Accepted Papers
Training Multi-Exit Architectures via Block-Dependent Losses for Anytime Inference: Dong-Jun Han (KAIST), Jungwuk Park (KAIST), Seokil Ham (KAIST), Namjin Lee (KAIST), Jaekyun Moon (KAIST). [PDF] [Spotlight Video]
Abstract: Multi-exit architecture is a promising solution that can make adaptive predictions via early exits, depending on the current test-time budget which may vary over time in practice (e.g., self-driving cars with dynamically changing speeds). Compared to the previous works where each block is optimized to minimize the losses of all exits simultaneously, we propose a new method for training multi-exit architectures by imposing different objectives to individual blocks.

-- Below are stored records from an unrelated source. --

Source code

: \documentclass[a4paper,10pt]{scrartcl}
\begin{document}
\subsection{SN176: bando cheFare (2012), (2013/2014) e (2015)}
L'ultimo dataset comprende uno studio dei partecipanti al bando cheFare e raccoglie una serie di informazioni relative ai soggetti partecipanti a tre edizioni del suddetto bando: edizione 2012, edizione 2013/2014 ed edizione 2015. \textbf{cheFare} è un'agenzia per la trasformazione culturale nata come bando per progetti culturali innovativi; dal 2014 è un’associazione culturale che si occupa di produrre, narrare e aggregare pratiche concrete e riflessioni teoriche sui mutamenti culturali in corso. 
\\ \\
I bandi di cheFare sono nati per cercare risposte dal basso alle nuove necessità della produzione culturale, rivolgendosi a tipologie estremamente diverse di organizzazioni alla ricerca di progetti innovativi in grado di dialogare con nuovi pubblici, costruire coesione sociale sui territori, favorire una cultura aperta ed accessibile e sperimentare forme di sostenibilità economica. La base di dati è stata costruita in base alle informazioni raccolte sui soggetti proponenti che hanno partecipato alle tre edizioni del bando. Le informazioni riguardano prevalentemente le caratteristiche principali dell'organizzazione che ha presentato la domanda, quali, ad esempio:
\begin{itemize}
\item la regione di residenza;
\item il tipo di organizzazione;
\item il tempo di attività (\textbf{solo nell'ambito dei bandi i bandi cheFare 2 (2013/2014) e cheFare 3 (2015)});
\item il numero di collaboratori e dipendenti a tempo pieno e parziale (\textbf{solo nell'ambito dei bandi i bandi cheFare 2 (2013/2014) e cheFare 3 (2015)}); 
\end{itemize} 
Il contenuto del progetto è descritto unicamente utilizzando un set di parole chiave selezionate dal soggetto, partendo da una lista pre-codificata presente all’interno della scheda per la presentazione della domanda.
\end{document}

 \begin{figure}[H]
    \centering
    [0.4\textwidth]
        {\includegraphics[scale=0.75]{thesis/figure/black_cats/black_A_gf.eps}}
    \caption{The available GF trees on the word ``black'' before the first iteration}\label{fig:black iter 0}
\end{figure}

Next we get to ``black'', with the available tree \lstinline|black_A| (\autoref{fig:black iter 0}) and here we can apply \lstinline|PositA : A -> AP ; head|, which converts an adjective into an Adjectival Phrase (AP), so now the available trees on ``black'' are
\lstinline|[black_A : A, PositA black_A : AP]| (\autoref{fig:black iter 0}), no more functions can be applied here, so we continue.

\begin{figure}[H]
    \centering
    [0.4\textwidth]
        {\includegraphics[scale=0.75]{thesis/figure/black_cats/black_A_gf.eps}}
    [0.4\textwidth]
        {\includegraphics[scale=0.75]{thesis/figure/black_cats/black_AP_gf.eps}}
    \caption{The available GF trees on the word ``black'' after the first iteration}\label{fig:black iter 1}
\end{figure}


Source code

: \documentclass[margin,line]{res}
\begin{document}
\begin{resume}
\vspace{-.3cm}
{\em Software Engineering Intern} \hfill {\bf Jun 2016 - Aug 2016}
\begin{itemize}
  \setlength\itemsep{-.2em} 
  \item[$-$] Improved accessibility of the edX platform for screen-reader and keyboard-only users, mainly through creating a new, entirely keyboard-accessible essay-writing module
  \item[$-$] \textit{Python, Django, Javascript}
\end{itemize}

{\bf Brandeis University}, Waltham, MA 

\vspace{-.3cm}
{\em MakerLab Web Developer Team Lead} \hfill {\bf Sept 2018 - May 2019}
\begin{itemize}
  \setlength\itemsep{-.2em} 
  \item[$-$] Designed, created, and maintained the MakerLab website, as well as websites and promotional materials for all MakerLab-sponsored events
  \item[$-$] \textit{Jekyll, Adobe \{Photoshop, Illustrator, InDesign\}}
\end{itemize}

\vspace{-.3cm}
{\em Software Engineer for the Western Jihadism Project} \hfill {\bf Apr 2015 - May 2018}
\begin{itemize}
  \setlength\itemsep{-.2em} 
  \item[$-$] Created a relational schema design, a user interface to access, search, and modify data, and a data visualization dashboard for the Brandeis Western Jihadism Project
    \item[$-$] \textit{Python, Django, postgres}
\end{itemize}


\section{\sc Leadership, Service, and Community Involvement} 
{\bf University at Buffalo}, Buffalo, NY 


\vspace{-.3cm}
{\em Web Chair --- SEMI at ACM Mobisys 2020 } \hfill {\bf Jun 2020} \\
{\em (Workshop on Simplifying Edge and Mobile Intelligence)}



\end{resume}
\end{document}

Our key idea is to design block-dependent losses based on grouping and overlapping strategies, which enables each k-th block to focus more on reducing the loss of the adjacent k-th exit while not degrading the prediction performance at later exits. This improves the prediction performance at the earlier exits, making our scheme to be more suitable for low-latency applications with a tight test-time budget. Experimental results on both image classification and semantic segmentation confirm the advantage of our approach for anytime prediction.
ComPhy: Compositional Physical Reasoning of Objects and Events from Videos: Zhenfang Chen (MIT-IBM Watson AI Lab), Kexin Yi (Harvard University) , Yunzhu Li (MIT) , Mingyu Ding (The University of Hong Kong), Antonio Torralba (MIT), Joshua Tenenbaum (MIT), Chuang Gan (MIT-IBM Watson AI Lab). [PDF] [Supp]
Abstract: Objects’ motions in nature are governed by complex interactions and their properties. While some properties, such as shape and material, can be identified via the object’s visual appearances, others like mass and electric charge are not directly visible. The compositionality between the visible and hidden properties poses unique challenges for AI models to reason from the physical world, whereas humans can effortlessly infer them with limited observations. Existing studies on video reasoning mainly focus on visually observable elements such as object appearance, movement, and contact interaction. In this paper, we take an initial step to highlight the importance of inferring the hidden physical properties not directly observable from visual appearances, by introducing the Compositional Physical Reasoning (ComPhy) dataset. For a given set of objects, ComPhy includes few videos of them moving and interacting under different initial conditions. The model is evaluated based on its capability to unravel the compositional hidden properties, such as mass and charge, and use this knowledge to answer a set of questions posted on one of the videos. Evaluation results of several state-of-the-art video reasoning models on ComPhy show unsatisfactory performance as they fail to capture these hidden properties. We further propose an oracle neural-symbolic framework named Compositional Physics Learner (CPL), combining visual perception, physical property learning, dynamic prediction, and symbolic execution into a unified framework. CPL can effectively identify objects’ physical properties from their interactions and predict their dynamics to answer questions.